__Task brief__
Could you print the lines below exactly, from the one holding "u-le I-tsi-qui-yi e-hi.</td>" through the last line, with no other output?

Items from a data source
+++

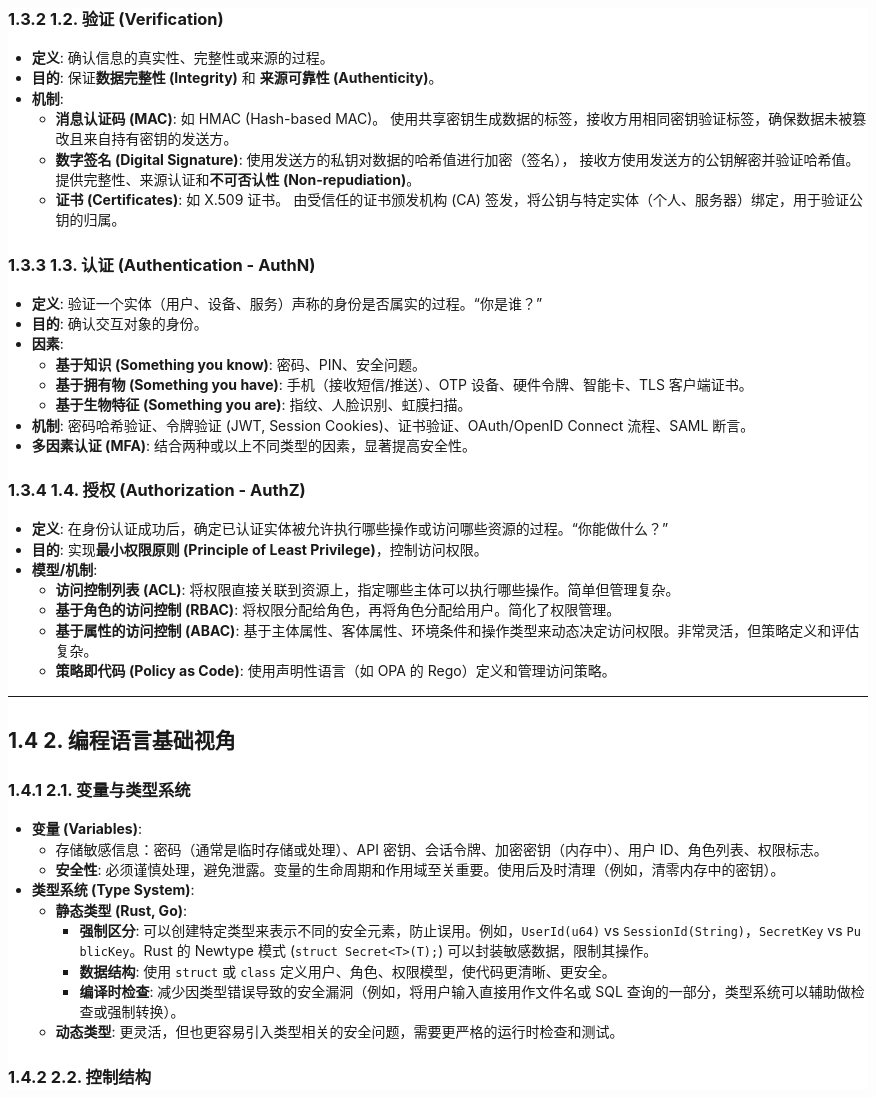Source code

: ### 1.3.2 1.2. 验证 (Verification)

- **定义**: 确认信息的真实性、完整性或来源的过程。
- **目的**: 保证**数据完整性 (Integrity)** 和 **来源可靠性 (Authenticity)**。
- **机制**:
  - **消息认证码 (MAC)**: 如 HMAC (Hash-based MAC)。
  使用共享密钥生成数据的标签，接收方用相同密钥验证标签，确保数据未被篡改且来自持有密钥的发送方。
  - **数字签名 (Digital Signature)**: 使用发送方的私钥对数据的哈希值进行加密（签名），
  接收方使用发送方的公钥解密并验证哈希值。提供完整性、来源认证和**不可否认性 (Non-repudiation)**。
  - **证书 (Certificates)**: 如 X.509 证书。
  由受信任的证书颁发机构 (CA) 签发，将公钥与特定实体（个人、服务器）绑定，用于验证公钥的归属。

### 1.3.3 1.3. 认证 (Authentication - AuthN)

- **定义**: 验证一个实体（用户、设备、服务）声称的身份是否属实的过程。“你是谁？”
- **目的**: 确认交互对象的身份。
- **因素**:
  - **基于知识 (Something you know)**: 密码、PIN、安全问题。
  - **基于拥有物 (Something you have)**: 手机（接收短信/推送）、OTP 设备、硬件令牌、智能卡、TLS 客户端证书。
  - **基于生物特征 (Something you are)**: 指纹、人脸识别、虹膜扫描。
- **机制**: 密码哈希验证、令牌验证 (JWT, Session Cookies)、证书验证、OAuth/OpenID Connect 流程、SAML 断言。
- **多因素认证 (MFA)**: 结合两种或以上不同类型的因素，显著提高安全性。

### 1.3.4 1.4. 授权 (Authorization - AuthZ)

- **定义**: 在身份认证成功后，确定已认证实体被允许执行哪些操作或访问哪些资源的过程。“你能做什么？”
- **目的**: 实现**最小权限原则 (Principle of Least Privilege)**，控制访问权限。
- **模型/机制**:
  - **访问控制列表 (ACL)**: 将权限直接关联到资源上，指定哪些主体可以执行哪些操作。简单但管理复杂。
  - **基于角色的访问控制 (RBAC)**: 将权限分配给角色，再将角色分配给用户。简化了权限管理。
  - **基于属性的访问控制 (ABAC)**: 基于主体属性、客体属性、环境条件和操作类型来动态决定访问权限。非常灵活，但策略定义和评估复杂。
  - **策略即代码 (Policy as Code)**: 使用声明性语言（如 OPA 的 Rego）定义和管理访问策略。

---

## 1.4 2. 编程语言基础视角

### 1.4.1 2.1. 变量与类型系统

- **变量 (Variables)**:
  - 存储敏感信息：密码（通常是临时存储或处理）、API 密钥、会话令牌、加密密钥（内存中）、用户 ID、角色列表、权限标志。
  - **安全性**: 必须谨慎处理，避免泄露。变量的生命周期和作用域至关重要。使用后及时清理（例如，清零内存中的密钥）。
- **类型系统 (Type System)**:
  - **静态类型 (Rust, Go)**:
    - **强制区分**: 可以创建特定类型来表示不同的安全元素，防止误用。例如，`UserId(u64)` vs `SessionId(String)`，`SecretKey` vs `PublicKey`。Rust 的 Newtype 模式 (`struct Secret<T>(T);`) 可以封装敏感数据，限制其操作。
    - **数据结构**: 使用 `struct` 或 `class` 定义用户、角色、权限模型，使代码更清晰、更安全。
    - **编译时检查**: 减少因类型错误导致的安全漏洞（例如，将用户输入直接用作文件名或 SQL 查询的一部分，类型系统可以辅助做检查或强制转换）。
  - **动态类型**: 更灵活，但也更容易引入类型相关的安全问题，需要更严格的运行时检查和测试。

### 1.4.2 2.2. 控制结构
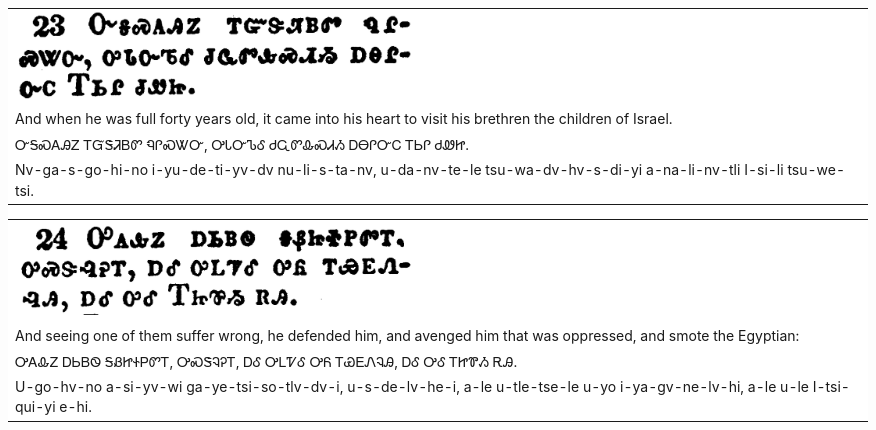 <table>
<tbody>
<tr class="odd">
<td><a href="050723.png"><img src="050723.png" width="400" /></a></td>
</tr>
<tr class="even">
<td>And when he was full forty years old, it came into his heart to visit his brethren the children of Israel.</td>
</tr>
<tr class="odd">
<td>ᏅᎦᏍᎪᎯᏃ ᎢᏳᏕᏘᏴᏛ ᏄᎵᏍᏔᏅ, ᎤᏓᏅᏖᎴ ᏧᏩᏛᎲᏍᏗᏱ ᎠᎾᎵᏅᏟ ᎢᏏᎵ ᏧᏪᏥ.</td>
</tr>
<tr class="even">
<td>Nv-ga-s-go-hi-no i-yu-de-ti-yv-dv nu-li-s-ta-nv, u-da-nv-te-le tsu-wa-dv-hv-s-di-yi a-na-li-nv-tli I-si-li tsu-we-tsi.</td>
</tr>
</tbody>
</table>

<table>
<tbody>
<tr class="odd">
<td><a href="050724.png"><img src="050724.png" width="400" /></a></td>
</tr>
<tr class="even">
<td>And seeing one of them suffer wrong, he defended him, and avenged him that was oppressed, and smote the Egyptian:</td>
</tr>
<tr class="odd">
<td>ᎤᎪᎲᏃ ᎠᏏᏴᏫ ᎦᏰᏥᏐᏢᏛᎢ, ᎤᏍᏕᎸᎮᎢ, ᎠᎴ ᎤᏞᏤᎴ ᎤᏲ ᎢᏯᎬᏁᎸᎯ, ᎠᎴ ᎤᎴ ᎢᏥᏈᏱ ᎡᎯ.</td>
</tr>
<tr class="even">
<td>U-go-hv-no a-si-yv-wi ga-ye-tsi-so-tlv-dv-i, u-s-de-lv-he-i, a-le u-tle-tse-le u-yo i-ya-gv-ne-lv-hi, a-le u-le I-tsi-qui-yi e-hi.</td>
</tr>
</tbody>
</table>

+++

__Output for this exercise__
<td>U-go-hv-no a-si-yv-wi ga-ye-tsi-so-tlv-dv-i, u-s-de-lv-he-i, a-le u-tle-tse-le u-yo i-ya-gv-ne-lv-hi, a-le u-le I-tsi-qui-yi e-hi.</td>
</tr>
</tbody>
</table>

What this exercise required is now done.